Berk went pale and left the room quickly without saying another word.

* * *

"You have a nice brother," Lis said to Squint-Eye who sat in a kind of stupor. "I haven't ever met him before, he is great! Is he older than you?"

"Yes," Squint-Eye said lifelessly.

"But not for much, is he?"

"For seven years."

"Really? I would never say! He's a real Black warrior. Tall, handsome, confident. As long as there are such men, neither Red nor Unclean can defeat you."

"Enough," Orel said seeing Squint-Eye clench. He walked up to him and hugged him gently. "I love you very much, Squint-Eye. I have no better friend than you."

"Berk and Bert," Lis said. "Shit, it sounds good. You look alike and he loves you despite you being a disgrace of the family. And you? Do you love him, Squint-Eye?"

"He loves me," Orel said. "Bert loves me. And I won't let anyone have him. Never!"

* * *

Berk hugged his son again before leaving.

"I have to go now but we'll meet soon. Behave and study well."

The boy nodded.

"All right, dad, but will you come back to the city for good?"

"I won't but you'll graduate from the military school and stay here."

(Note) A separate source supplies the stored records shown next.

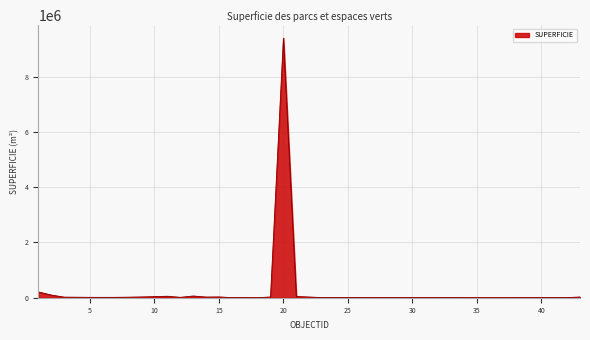

What is the maximum value shown in the chart?

9399608.2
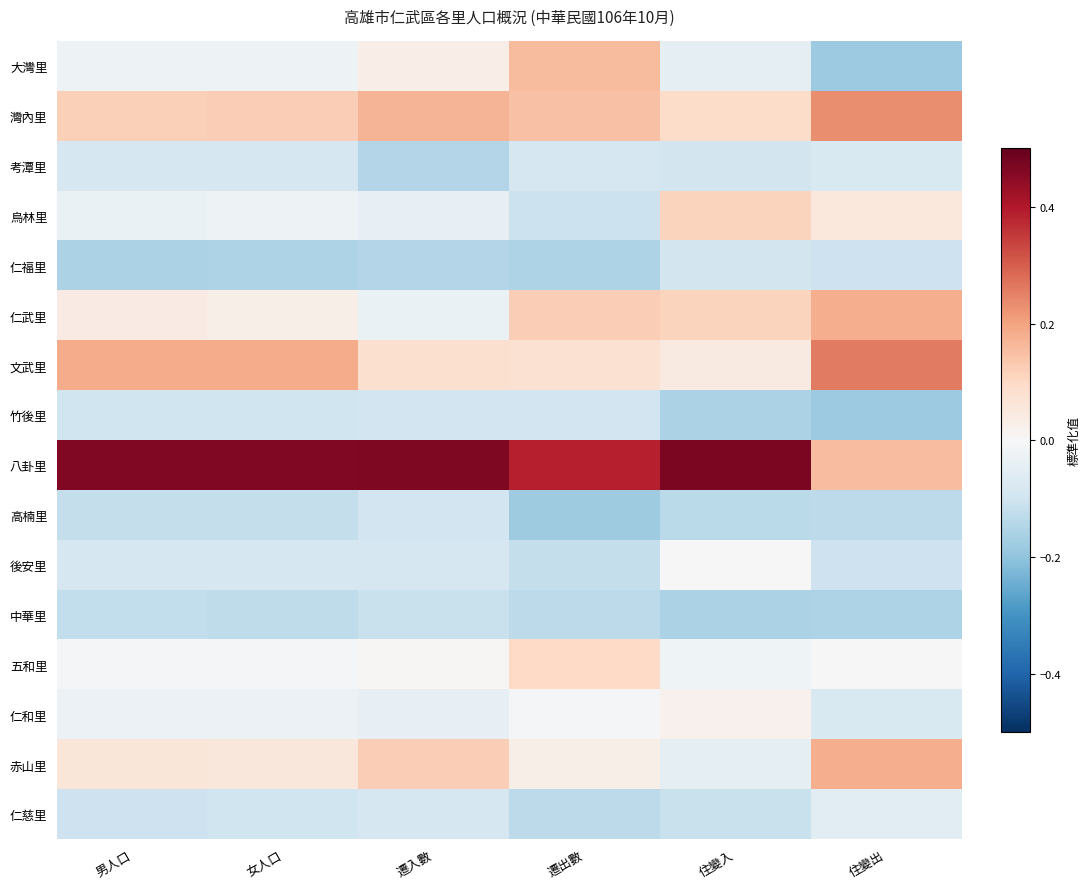

Reading left to right, extract all data points from this chart.

大灣里: 男人口=-0.0	女人口=-0.0	遷入數=0.0	遷出數=0.2	住變入=-0.0	住變出=-0.2
灣內里: 男人口=0.1	女人口=0.1	遷入數=0.2	遷出數=0.1	住變入=0.1	住變出=0.2
考潭里: 男人口=-0.1	女人口=-0.1	遷入數=-0.1	遷出數=-0.1	住變入=-0.1	住變出=-0.1
烏林里: 男人口=-0.0	女人口=-0.0	遷入數=-0.0	遷出數=-0.1	住變入=0.1	住變出=0.1
仁福里: 男人口=-0.2	女人口=-0.2	遷入數=-0.1	遷出數=-0.2	住變入=-0.1	住變出=-0.1
仁武里: 男人口=0.0	女人口=0.0	遷入數=-0.0	遷出數=0.1	住變入=0.1	住變出=0.2
文武里: 男人口=0.2	女人口=0.2	遷入數=0.1	遷出數=0.1	住變入=0.0	住變出=0.3
竹後里: 男人口=-0.1	女人口=-0.1	遷入數=-0.1	遷出數=-0.1	住變入=-0.2	住變出=-0.2
八卦里: 男人口=0.5	女人口=0.5	遷入數=0.5	遷出數=0.4	住變入=0.5	住變出=0.2
高楠里: 男人口=-0.1	女人口=-0.1	遷入數=-0.1	遷出數=-0.2	住變入=-0.1	住變出=-0.1
後安里: 男人口=-0.1	女人口=-0.1	遷入數=-0.1	遷出數=-0.1	住變入=0.0	住變出=-0.1
中華里: 男人口=-0.1	女人口=-0.1	遷入數=-0.1	遷出數=-0.1	住變入=-0.2	住變出=-0.2
五和里: 男人口=-0.0	女人口=-0.0	遷入數=0.0	遷出數=0.1	住變入=-0.0	住變出=0.0
仁和里: 男人口=-0.0	女人口=-0.0	遷入數=-0.0	遷出數=-0.0	住變入=0.0	住變出=-0.1
赤山里: 男人口=0.1	女人口=0.1	遷入數=0.1	遷出數=0.0	住變入=-0.0	住變出=0.2
仁慈里: 男人口=-0.1	女人口=-0.1	遷入數=-0.1	遷出數=-0.1	住變入=-0.1	住變出=-0.1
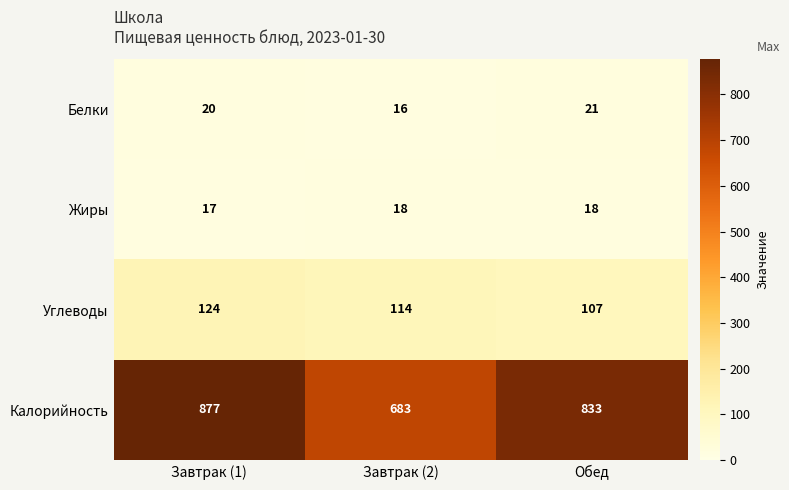

Count the Калорийность values in the range 683 to 877.

3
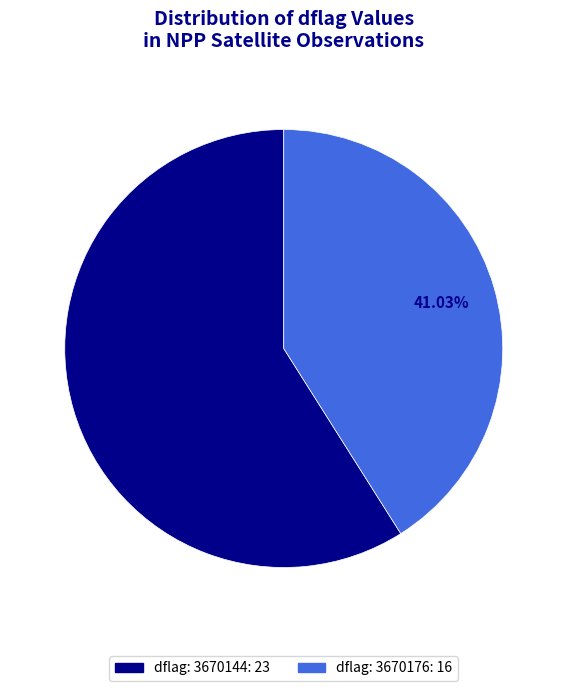

Does any single category account for the majority?

Yes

"But you lived here before! The house was burnt, I know, it's because of the uncle, but let's rebuild it and move here!"

"Haven't we agreed that you won't mention your uncle, or you can't stay here?"

The boy got frightened.

"All right."

"Fine. Well, I have to go."

"Dad! May I ask you – for the last time."

"Yes."

"Why did the uncle want to commit suicide?"

"What? Who told you such stupid things?"

"I saw myself, by chance. I didn't want to peep but it happened. His arms…" the boy passed his finger over the inner side of his arm from wrist to elbow, "they are sewn with threads, here and here. Sorry, I didn't want to, I won't ask any more!" He understood his father's expression in his own way.

Berk hugged him, pressing to his chest.

"I love you," he said quietly patting his son's unruly hair, closing his eyes. "Everything will be all right," his lips whispered barely audibly.